In the perl code, if ( /const BYTE Some_Idx/ .. /;/ ) checks that we are in a range of lines beginning with a line matching /const BYTE Some_Idx/ and ending with a line matching /;/.
s/.../.../g does a substitution as many times as possible. /(\d+)/ matches a series of digits. The /e flag says the result ($1 * 2) is code that should be evaluated to produce a replacement string, instead of simply a replacement string. $1 is the digits that should be replaced.
If all you need to do is to modify structs, you can directly use regex to split and apply changes to each value in the struct, looking for the declaration and the ending }; to know when to stop.
If you really need a more general solution you could use a parser generator, like PyParsing
There is a Perl module called Parse::RecDescent which is a very powerful recursive descent parser generator. It comes with a bunch of examples. One of them is a grammar that can parse C.
Now, I don't think this matters in your case, but the recursive descent parsers using Parse::RecDescent are algorithmically slower (O(n^2), I think) than tools like Parse::Yapp or Parse::EYapp. I haven't checked whether Parse::EYapp comes with such a C-parser example, but if so, that's the tool I'd recommend learning.
Python solution (not full, just a hint ;)) Sorry if any mistakes - not tested
import re
text = open('your file.c').read()
patt = r'(?is)(.*?{)(.*?)(}\s*;)'
m = re.search(patt, text)
g1, g2, g3 = m.group(1), m.group(2), m.group(3)
g2 = [int(i) * 2 for i in g2.split(',')
out = open('your file 2.c', 'w')
out.write(g1, ','.join(g2), g3)
out.close()
There is a really useful Perl module called Convert::Binary::C that parses C header files and converts structs from/to Perl data structures.

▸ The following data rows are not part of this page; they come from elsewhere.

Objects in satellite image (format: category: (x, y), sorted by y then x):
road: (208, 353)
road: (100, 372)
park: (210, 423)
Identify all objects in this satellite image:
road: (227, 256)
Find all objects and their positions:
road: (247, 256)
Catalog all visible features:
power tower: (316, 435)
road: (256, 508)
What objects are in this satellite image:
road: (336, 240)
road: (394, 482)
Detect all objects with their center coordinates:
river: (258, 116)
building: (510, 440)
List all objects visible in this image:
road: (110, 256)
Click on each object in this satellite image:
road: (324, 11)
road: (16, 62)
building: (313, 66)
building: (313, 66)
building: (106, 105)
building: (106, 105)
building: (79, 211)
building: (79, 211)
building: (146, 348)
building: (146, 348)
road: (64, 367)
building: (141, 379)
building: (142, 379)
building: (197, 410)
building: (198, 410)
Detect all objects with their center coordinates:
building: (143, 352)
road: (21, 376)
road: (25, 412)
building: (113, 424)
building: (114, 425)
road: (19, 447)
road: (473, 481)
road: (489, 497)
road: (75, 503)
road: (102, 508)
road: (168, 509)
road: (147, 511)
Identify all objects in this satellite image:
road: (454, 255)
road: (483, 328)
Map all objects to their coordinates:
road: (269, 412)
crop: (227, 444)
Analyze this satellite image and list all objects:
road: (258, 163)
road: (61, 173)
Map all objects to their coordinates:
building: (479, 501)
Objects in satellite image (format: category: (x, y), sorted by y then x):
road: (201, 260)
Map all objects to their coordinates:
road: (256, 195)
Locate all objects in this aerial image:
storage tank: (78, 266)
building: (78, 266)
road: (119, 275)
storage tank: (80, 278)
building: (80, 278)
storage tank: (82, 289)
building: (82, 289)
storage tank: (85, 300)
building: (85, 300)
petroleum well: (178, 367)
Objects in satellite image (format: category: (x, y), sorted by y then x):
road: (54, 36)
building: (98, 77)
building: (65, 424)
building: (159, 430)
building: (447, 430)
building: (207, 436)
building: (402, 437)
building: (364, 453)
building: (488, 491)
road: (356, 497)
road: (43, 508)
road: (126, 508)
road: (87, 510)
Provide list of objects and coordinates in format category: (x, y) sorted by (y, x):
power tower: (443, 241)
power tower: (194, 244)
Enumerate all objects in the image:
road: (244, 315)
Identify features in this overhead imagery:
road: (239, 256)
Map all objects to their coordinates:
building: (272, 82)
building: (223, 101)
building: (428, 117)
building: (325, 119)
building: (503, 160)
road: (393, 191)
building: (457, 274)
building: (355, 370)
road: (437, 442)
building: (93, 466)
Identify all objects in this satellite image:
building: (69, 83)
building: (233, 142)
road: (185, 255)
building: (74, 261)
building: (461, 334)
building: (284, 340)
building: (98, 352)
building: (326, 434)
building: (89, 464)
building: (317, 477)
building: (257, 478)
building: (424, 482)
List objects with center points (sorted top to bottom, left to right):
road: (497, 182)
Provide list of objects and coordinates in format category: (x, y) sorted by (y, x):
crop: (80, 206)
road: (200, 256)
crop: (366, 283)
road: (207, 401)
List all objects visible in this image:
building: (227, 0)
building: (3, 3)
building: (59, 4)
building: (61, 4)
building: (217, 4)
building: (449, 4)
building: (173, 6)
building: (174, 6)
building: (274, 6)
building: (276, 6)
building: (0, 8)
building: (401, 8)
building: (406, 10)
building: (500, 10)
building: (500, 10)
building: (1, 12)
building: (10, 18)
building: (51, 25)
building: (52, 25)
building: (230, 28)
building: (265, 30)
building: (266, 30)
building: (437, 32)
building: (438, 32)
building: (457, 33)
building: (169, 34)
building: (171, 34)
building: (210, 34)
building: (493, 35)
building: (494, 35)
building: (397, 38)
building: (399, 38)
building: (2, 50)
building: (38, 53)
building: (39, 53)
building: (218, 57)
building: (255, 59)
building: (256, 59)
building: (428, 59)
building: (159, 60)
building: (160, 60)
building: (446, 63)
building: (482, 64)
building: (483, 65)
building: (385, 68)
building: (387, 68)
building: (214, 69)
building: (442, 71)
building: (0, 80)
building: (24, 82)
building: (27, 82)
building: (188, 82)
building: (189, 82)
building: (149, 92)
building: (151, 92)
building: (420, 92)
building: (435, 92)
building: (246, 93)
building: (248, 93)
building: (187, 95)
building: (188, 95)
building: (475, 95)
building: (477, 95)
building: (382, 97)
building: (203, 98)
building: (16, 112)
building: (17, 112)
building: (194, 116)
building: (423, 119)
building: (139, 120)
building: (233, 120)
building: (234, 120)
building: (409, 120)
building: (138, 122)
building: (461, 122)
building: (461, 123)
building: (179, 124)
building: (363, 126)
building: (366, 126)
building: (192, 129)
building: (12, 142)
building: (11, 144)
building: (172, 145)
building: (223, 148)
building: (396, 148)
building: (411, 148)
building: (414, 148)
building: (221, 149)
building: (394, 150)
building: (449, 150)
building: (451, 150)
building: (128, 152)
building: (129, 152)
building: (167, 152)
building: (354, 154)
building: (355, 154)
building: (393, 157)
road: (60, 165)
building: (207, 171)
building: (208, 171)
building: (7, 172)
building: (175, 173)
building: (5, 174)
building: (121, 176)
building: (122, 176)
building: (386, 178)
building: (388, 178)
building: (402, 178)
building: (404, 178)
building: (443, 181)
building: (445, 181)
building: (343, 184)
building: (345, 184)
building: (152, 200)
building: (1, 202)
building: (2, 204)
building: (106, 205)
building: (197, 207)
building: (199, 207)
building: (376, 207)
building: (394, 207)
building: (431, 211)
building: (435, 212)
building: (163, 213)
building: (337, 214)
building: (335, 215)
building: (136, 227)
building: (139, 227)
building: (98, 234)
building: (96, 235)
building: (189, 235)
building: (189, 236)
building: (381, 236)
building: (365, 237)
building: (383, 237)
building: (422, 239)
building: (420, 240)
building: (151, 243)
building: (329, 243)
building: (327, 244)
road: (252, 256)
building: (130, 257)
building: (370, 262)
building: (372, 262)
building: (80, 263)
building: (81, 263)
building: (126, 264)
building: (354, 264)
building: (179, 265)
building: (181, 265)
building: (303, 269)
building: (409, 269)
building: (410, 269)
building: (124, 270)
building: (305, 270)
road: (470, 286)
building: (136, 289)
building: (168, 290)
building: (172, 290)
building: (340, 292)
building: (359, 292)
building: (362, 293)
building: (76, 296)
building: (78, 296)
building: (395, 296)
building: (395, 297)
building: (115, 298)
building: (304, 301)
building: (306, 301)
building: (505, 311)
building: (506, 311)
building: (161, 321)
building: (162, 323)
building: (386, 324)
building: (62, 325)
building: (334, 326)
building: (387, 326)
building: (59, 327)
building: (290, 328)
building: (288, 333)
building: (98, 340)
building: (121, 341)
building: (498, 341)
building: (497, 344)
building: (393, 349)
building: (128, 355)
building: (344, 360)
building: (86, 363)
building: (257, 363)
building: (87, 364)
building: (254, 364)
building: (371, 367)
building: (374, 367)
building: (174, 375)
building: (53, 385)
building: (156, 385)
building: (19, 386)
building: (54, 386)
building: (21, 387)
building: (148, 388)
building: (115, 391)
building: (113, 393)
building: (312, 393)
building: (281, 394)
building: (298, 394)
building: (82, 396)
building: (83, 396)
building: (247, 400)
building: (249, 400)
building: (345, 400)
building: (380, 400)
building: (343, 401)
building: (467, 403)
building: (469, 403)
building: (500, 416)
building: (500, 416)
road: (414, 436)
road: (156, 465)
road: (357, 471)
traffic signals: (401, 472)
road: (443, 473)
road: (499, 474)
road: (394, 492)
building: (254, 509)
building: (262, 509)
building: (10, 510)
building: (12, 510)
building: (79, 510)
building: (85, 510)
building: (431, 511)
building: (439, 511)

You could always use pack / unpack, to read, and write the data.
#! /usr/bin/env perl
use strict;
use warnings;
use autodie;
my #data;
{
open( my $file, '<', 'Some_Idx.bin' );
local $/ = \1; # read one byte at a time
while( my $byte = <$file> ){
push #data, unpack('C',$byte);
}
close( $file );
}
print join(',', #data), "\n";
{
open( my $file, '>', 'Some_Idx_Mod_mul_2.bin' );
# You have two options
for my $byte( #data ){
print $file pack 'C', $byte * 2;
}
# or
print $file pack 'C*', map { $_ * 2 } #data;
close( $file );
}
For the GCC::TranslationUnit example see hparse.pl from http://gist.github.com/395160
which will make it into C::DynaLib, and the not yet written Ctypes also.
This parses functions for FFI's, and not bare structs contrary to Convert::Binary::C.
hparse will only add structs if used as func args.